### WHAT IS REQUIRED
All lines below between the line with "right shoulder: (137, 131)" and the line with "right shoulder: (76, 246)", including both, must be copied exactly, and the pictures must be omitted.

-- RECORDED INFORMATION follows --

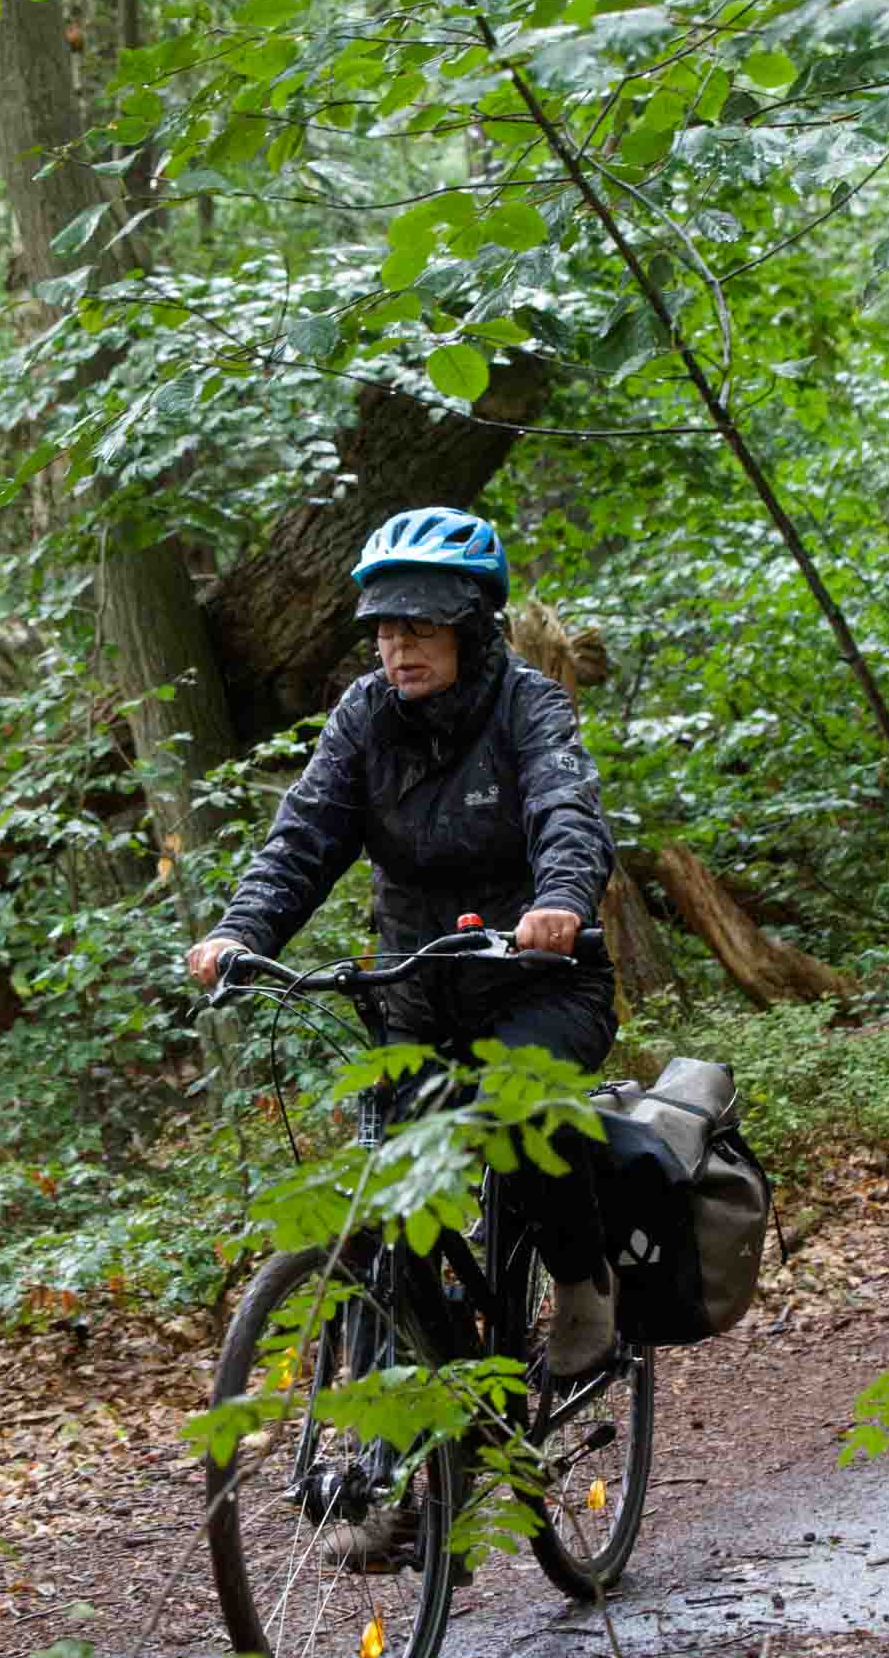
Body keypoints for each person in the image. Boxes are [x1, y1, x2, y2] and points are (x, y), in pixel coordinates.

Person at [186, 503, 619, 1378]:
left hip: (539, 982)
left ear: (472, 627)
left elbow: (564, 809)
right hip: (414, 996)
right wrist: (240, 930)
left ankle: (582, 1279)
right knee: (388, 1191)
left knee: (517, 1112)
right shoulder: (364, 717)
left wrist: (560, 902)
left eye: (420, 626)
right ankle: (407, 1397)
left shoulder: (526, 704)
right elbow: (304, 837)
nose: (397, 647)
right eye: (385, 629)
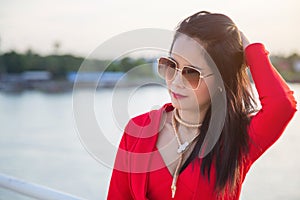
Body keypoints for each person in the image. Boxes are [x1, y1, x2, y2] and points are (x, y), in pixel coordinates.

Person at [107, 11, 297, 200]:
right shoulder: (137, 131)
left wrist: (250, 49)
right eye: (171, 65)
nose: (176, 81)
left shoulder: (238, 140)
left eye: (191, 73)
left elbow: (282, 105)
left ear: (221, 81)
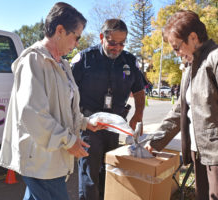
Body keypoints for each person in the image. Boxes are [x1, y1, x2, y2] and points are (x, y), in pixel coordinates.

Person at [145, 10, 218, 200]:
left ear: (193, 37)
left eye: (177, 47)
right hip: (201, 155)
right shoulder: (190, 69)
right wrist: (155, 142)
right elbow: (179, 112)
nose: (177, 54)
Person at [0, 3, 105, 200]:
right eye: (77, 36)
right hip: (41, 159)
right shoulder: (33, 60)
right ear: (60, 30)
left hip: (52, 156)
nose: (77, 43)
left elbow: (63, 107)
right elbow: (33, 113)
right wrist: (70, 141)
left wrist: (84, 122)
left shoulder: (62, 64)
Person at [71, 19, 145, 200]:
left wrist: (138, 114)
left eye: (121, 43)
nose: (117, 48)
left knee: (110, 170)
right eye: (112, 43)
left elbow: (139, 91)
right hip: (90, 126)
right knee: (89, 174)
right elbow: (68, 92)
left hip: (115, 126)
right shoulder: (85, 59)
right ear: (102, 37)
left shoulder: (129, 61)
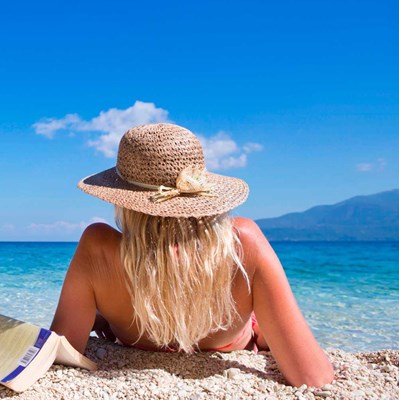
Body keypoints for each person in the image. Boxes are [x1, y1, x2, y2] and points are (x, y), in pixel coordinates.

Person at [50, 123, 334, 387]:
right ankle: (260, 329)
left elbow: (60, 352)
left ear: (122, 197)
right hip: (232, 339)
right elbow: (313, 376)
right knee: (259, 324)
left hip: (130, 330)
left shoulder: (97, 248)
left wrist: (104, 310)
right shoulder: (242, 243)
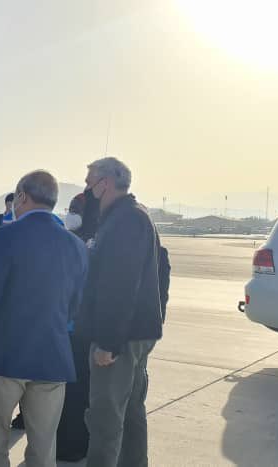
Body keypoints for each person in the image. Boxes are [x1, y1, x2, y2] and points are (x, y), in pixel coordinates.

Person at [0, 170, 88, 467]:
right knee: (44, 449)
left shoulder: (4, 237)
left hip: (4, 358)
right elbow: (75, 306)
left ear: (22, 196)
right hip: (52, 358)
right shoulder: (76, 246)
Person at [79, 157, 163, 467]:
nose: (87, 190)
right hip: (136, 333)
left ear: (106, 183)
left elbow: (119, 285)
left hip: (121, 338)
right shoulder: (132, 216)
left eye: (90, 183)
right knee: (130, 412)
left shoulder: (125, 221)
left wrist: (108, 342)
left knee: (106, 418)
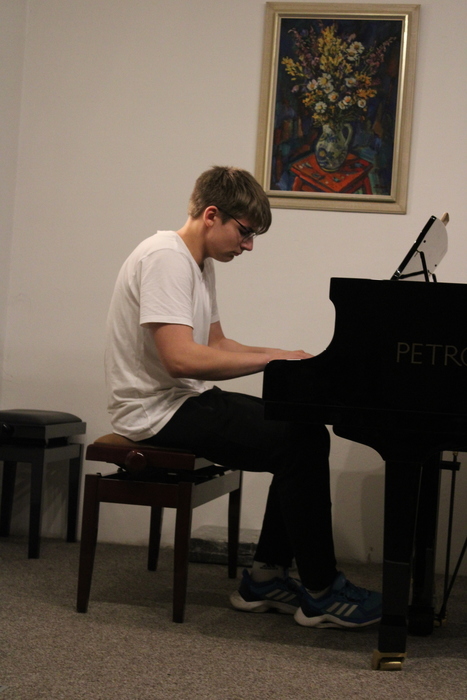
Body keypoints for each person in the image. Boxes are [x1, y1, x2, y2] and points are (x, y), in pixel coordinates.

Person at [105, 165, 382, 629]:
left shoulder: (198, 262)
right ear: (212, 215)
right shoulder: (165, 258)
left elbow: (216, 344)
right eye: (246, 232)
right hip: (153, 412)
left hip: (180, 401)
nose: (249, 245)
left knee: (301, 428)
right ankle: (321, 592)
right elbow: (180, 359)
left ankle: (266, 578)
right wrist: (273, 361)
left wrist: (286, 355)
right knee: (299, 441)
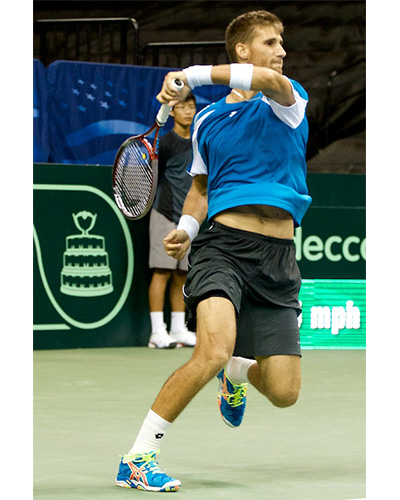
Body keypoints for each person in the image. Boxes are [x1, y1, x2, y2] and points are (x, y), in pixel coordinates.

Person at [116, 10, 312, 492]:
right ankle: (138, 457)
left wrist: (191, 75)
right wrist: (186, 228)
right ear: (242, 49)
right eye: (270, 42)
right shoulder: (206, 120)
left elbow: (268, 81)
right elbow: (201, 188)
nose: (282, 50)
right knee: (213, 348)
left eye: (281, 42)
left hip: (278, 259)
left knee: (285, 392)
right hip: (222, 248)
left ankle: (237, 373)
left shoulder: (288, 99)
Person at [147, 94, 197, 349]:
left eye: (191, 107)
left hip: (187, 218)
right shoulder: (165, 142)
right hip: (165, 214)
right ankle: (157, 332)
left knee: (182, 274)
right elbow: (152, 176)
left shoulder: (198, 142)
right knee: (162, 271)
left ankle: (178, 329)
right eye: (182, 107)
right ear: (173, 112)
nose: (188, 112)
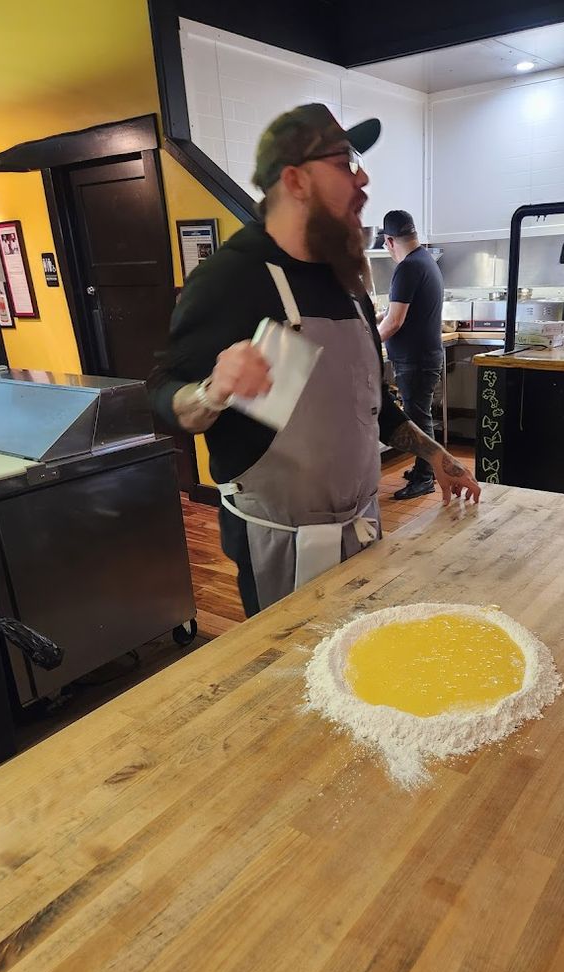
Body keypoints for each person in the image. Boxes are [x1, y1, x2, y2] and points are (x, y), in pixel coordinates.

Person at [149, 103, 480, 618]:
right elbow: (166, 397)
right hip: (281, 547)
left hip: (364, 527)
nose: (363, 178)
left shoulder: (344, 283)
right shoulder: (229, 279)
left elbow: (371, 406)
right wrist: (214, 389)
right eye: (346, 162)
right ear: (296, 180)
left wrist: (437, 456)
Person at [378, 210, 445, 500]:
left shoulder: (407, 268)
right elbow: (395, 312)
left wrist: (367, 340)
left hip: (415, 360)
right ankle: (423, 467)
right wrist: (380, 315)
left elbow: (395, 322)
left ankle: (425, 477)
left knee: (418, 418)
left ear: (389, 241)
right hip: (423, 356)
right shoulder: (426, 260)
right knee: (420, 415)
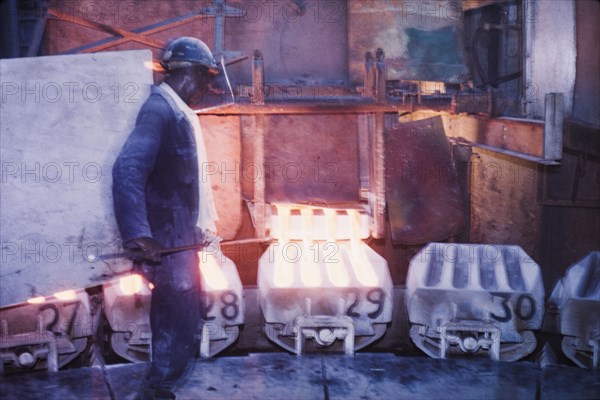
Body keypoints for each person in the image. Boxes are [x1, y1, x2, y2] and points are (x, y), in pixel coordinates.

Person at [112, 37, 219, 400]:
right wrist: (139, 233)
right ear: (187, 74)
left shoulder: (176, 109)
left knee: (184, 315)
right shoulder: (159, 110)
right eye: (206, 78)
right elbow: (128, 167)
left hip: (181, 236)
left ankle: (159, 388)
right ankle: (157, 390)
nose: (208, 86)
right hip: (169, 238)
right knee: (178, 317)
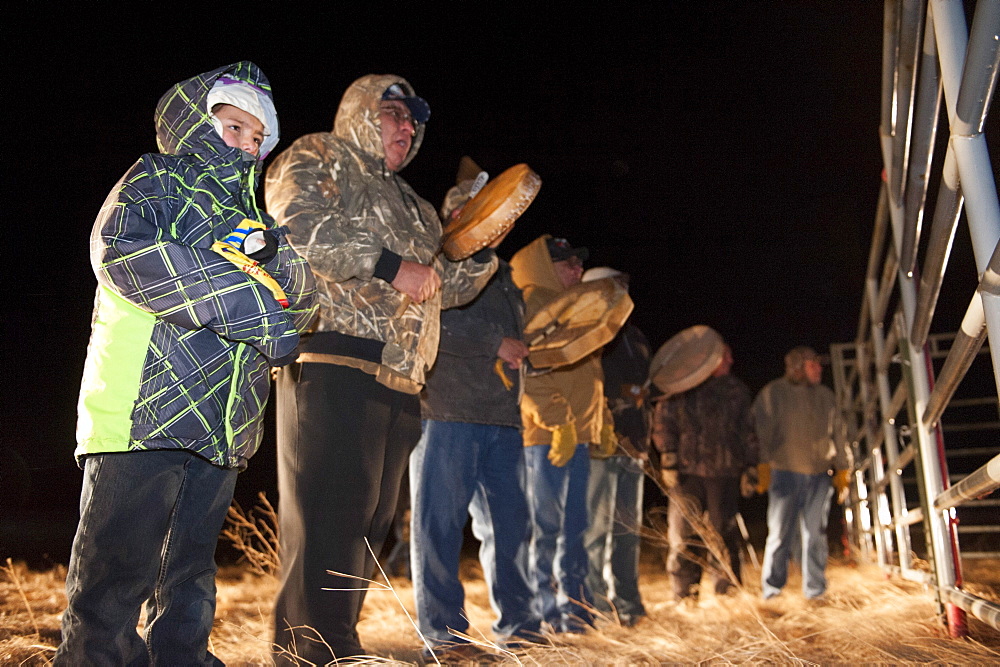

-- RECORDED INFORMATION concluded --

### ANSWER TO THIS TASK
right shoulder: (137, 131)
left wrist: (250, 49)
right eye: (171, 65)
nose: (176, 81)
left shoulder: (238, 140)
left eye: (191, 73)
left elbow: (282, 105)
left ear: (221, 81)
Body keypoints for each person in the image. Boxes are [x1, y1, x2, y2] and points are (x, y), in pixel coordinates.

Person at [145, 10, 218, 200]:
left ear: (193, 37)
left eye: (177, 47)
right hip: (201, 155)
right shoulder: (190, 69)
right wrist: (155, 142)
right elbow: (179, 112)
nose: (177, 54)
Person at [0, 3, 105, 200]:
right eye: (77, 36)
right hip: (41, 159)
right shoulder: (33, 60)
right ear: (60, 30)
left hip: (52, 156)
nose: (77, 43)
left elbow: (63, 107)
right elbow: (33, 113)
right wrist: (70, 141)
left wrist: (84, 122)
left shoulder: (62, 64)
Person at [71, 19, 145, 200]:
left wrist: (138, 114)
left eye: (121, 43)
nose: (117, 48)
left knee: (110, 170)
right eye: (112, 43)
left elbow: (139, 91)
right hip: (90, 126)
right knee: (89, 174)
right elbow: (68, 92)
left hip: (115, 126)
right shoulder: (85, 59)
right ear: (102, 37)
left shoulder: (129, 61)
Body keypoints for each person in the image. Boxes are [x1, y1, x2, y2] and points are (x, y), in pixel coordinates.

Person at [50, 123, 334, 387]:
right ankle: (260, 329)
left elbow: (60, 352)
left ear: (122, 197)
right hip: (232, 339)
right elbow: (313, 376)
right knee: (259, 324)
left hip: (130, 330)
left shoulder: (97, 248)
left wrist: (104, 310)
right shoulder: (242, 243)
Body keypoints for each person in the image. Boxes are [x1, y1, x2, y2] and points are (x, y), in pixel coordinates.

Person at [0, 170, 88, 467]:
right knee: (44, 449)
left shoulder: (4, 237)
left hip: (4, 358)
right elbow: (75, 306)
left ear: (22, 196)
right hip: (52, 358)
right shoulder: (76, 246)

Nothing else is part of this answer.